EXERCISE GOAL – Pull out every line of the records below that contains the word "باید", and copy each one in full.
Segment Start: THE DATA
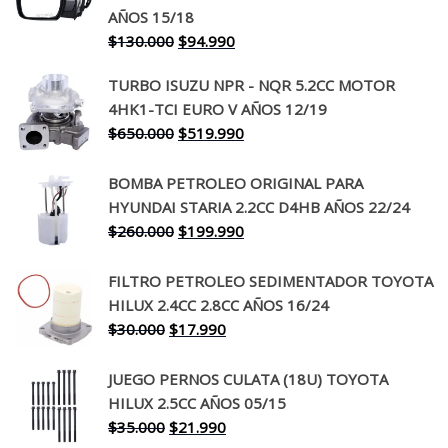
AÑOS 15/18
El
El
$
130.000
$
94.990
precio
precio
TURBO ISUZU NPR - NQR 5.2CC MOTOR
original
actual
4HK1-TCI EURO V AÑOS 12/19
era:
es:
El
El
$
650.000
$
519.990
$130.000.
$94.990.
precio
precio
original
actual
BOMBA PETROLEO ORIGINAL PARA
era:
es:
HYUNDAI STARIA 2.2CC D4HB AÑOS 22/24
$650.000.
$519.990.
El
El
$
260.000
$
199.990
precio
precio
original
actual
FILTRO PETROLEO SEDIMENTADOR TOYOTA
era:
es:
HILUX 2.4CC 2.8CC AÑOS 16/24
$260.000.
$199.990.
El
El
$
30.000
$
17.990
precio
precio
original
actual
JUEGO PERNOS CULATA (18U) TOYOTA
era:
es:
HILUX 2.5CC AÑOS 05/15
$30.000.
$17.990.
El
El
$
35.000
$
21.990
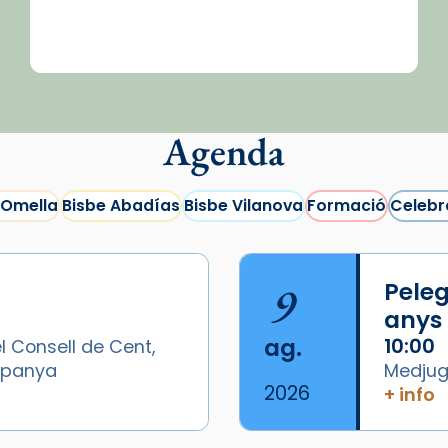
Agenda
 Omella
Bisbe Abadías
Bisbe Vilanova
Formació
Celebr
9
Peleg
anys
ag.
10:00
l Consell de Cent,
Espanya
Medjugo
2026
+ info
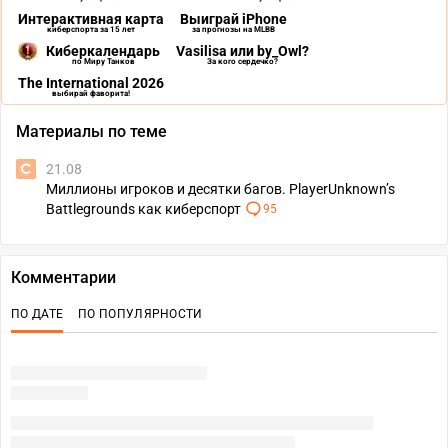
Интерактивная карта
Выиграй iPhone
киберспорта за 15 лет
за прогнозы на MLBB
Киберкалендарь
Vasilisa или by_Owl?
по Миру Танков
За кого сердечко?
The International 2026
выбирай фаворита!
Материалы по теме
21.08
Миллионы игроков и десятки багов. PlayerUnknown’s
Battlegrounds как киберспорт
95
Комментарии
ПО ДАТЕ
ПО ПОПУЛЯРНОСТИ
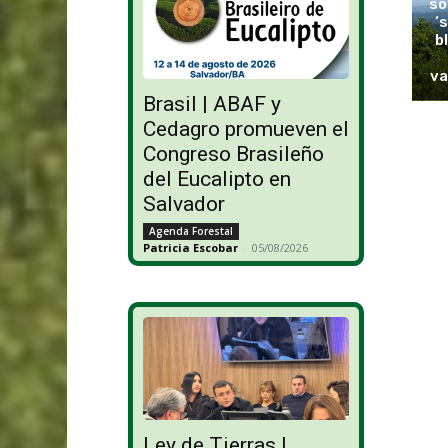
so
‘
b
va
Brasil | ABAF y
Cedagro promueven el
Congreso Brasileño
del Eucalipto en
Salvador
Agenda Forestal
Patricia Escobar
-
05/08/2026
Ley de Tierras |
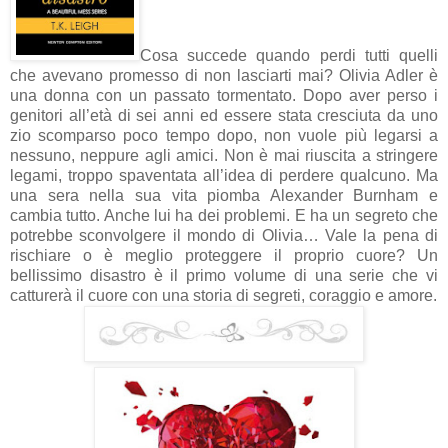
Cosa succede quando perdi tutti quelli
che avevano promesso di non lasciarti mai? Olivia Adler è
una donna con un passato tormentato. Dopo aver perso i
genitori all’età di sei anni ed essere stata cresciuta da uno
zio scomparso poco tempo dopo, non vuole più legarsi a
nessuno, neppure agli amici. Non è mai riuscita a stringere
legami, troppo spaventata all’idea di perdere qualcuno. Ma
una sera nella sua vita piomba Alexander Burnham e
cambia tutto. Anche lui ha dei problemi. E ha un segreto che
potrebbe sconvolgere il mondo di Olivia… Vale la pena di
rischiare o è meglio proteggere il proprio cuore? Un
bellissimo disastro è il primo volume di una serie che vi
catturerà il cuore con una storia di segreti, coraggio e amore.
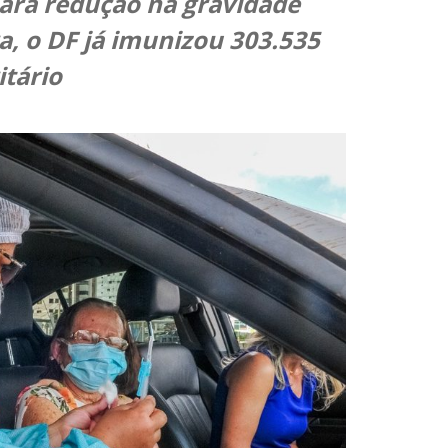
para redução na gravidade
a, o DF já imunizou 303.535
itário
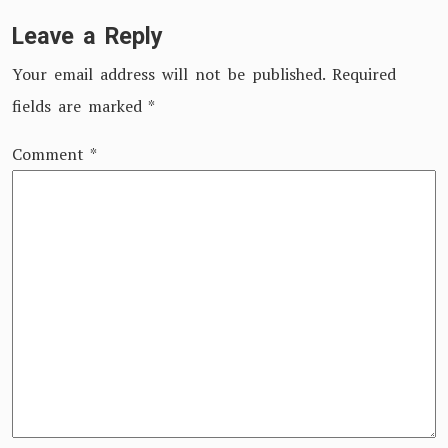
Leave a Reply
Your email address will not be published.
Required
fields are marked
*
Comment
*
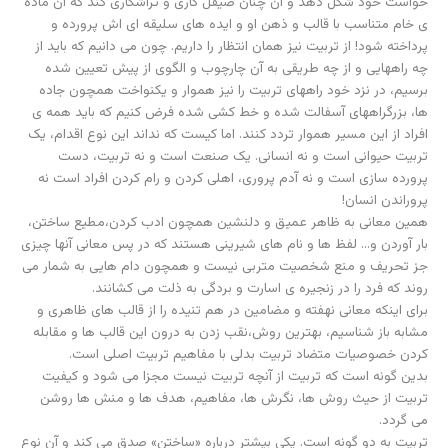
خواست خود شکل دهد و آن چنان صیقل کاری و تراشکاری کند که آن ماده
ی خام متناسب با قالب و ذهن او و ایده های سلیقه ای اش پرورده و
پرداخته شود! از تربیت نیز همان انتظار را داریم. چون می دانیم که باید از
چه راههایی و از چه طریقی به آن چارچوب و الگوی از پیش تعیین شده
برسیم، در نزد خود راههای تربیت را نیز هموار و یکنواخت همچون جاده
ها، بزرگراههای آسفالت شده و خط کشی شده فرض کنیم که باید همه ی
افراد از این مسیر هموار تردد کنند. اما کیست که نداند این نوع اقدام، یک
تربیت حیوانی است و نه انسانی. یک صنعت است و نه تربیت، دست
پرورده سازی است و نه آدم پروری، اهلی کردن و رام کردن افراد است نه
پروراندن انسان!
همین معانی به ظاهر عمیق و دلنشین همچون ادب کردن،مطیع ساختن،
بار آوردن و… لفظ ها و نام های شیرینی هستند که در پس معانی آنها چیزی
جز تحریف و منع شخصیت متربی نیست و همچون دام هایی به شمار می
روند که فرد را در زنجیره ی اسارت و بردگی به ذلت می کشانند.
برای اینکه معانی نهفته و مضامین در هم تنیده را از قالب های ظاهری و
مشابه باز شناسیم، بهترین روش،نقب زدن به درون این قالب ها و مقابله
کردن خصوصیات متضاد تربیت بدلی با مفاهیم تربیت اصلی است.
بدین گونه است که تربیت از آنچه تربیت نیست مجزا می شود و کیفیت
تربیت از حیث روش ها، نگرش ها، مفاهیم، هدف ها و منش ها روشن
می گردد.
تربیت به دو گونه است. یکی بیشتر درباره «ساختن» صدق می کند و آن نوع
Segment End: THE DATA
Segment Start: THE DATA
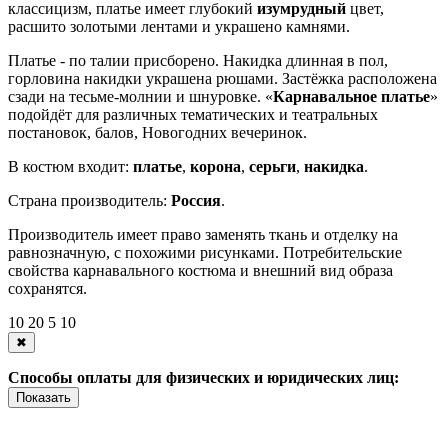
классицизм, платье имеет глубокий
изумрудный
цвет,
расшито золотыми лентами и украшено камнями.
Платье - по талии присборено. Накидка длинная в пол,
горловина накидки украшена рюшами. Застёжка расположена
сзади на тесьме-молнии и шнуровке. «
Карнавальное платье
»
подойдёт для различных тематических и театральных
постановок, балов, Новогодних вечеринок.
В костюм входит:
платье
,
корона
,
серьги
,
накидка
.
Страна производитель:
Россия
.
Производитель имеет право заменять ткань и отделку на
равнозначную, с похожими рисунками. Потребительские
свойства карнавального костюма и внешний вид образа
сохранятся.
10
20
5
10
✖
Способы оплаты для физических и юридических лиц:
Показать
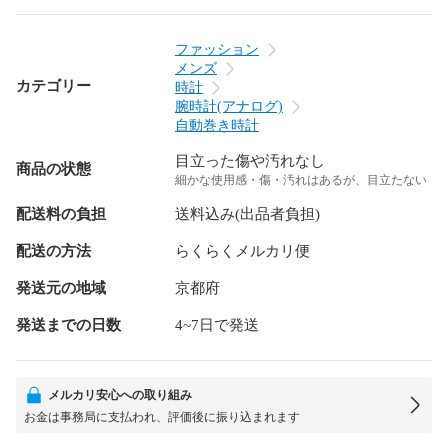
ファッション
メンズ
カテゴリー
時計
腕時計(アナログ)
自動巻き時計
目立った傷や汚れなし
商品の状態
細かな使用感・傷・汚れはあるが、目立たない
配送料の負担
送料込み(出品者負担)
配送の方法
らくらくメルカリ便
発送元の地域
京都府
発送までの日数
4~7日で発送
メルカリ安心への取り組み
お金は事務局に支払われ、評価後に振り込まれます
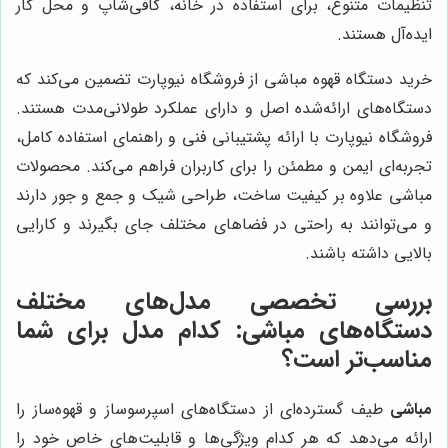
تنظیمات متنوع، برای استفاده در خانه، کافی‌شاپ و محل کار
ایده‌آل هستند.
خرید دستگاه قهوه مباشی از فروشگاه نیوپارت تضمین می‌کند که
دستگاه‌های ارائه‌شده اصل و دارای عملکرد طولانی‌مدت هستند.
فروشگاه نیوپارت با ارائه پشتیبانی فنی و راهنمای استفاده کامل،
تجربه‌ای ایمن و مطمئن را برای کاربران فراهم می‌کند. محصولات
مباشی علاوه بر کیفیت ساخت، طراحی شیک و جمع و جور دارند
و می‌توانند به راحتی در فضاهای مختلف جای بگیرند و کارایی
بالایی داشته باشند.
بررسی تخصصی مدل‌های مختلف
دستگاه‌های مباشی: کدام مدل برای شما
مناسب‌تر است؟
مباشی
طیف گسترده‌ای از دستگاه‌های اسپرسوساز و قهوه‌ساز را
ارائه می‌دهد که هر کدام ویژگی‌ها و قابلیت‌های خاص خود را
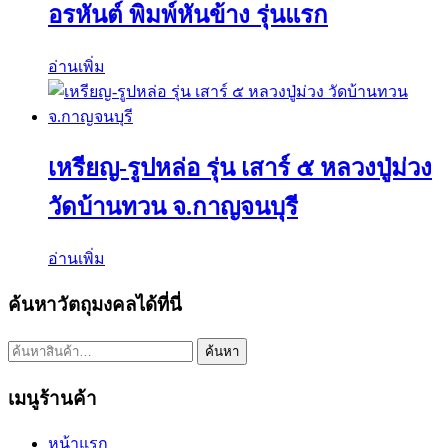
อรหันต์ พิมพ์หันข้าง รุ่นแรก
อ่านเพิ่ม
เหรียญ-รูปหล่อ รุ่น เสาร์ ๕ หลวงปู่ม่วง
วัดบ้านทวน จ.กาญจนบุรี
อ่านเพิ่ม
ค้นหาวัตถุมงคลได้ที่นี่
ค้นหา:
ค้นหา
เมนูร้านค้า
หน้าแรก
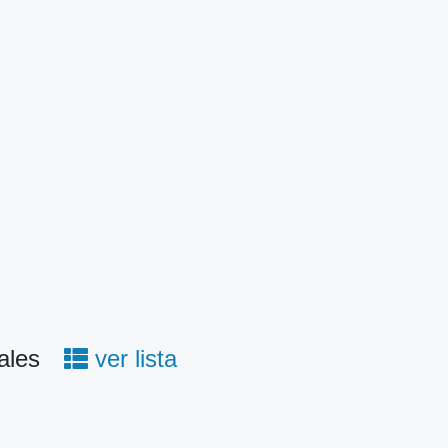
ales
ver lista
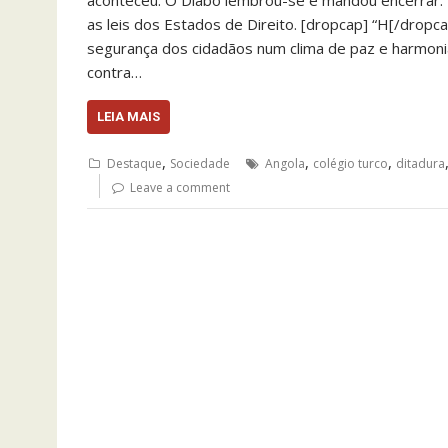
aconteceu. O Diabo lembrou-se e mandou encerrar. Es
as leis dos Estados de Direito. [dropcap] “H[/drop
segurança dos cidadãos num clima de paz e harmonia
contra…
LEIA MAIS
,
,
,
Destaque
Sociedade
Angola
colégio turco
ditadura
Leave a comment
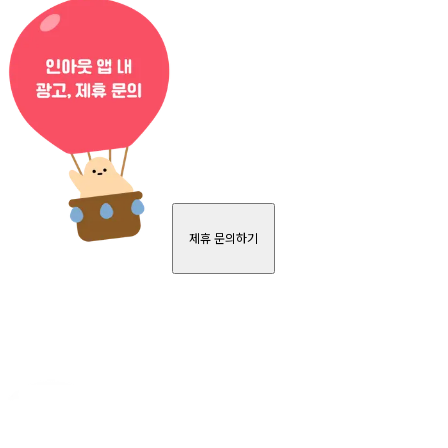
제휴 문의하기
Segment End: THE DATA
RESPONSE FOR THIS EXERCISE –
پرداخته شود! از تربیت نیز همان انتظار را داریم. چون می دانیم که باید از
ها، بزرگراههای آسفالت شده و خط کشی شده فرض کنیم که باید همه ی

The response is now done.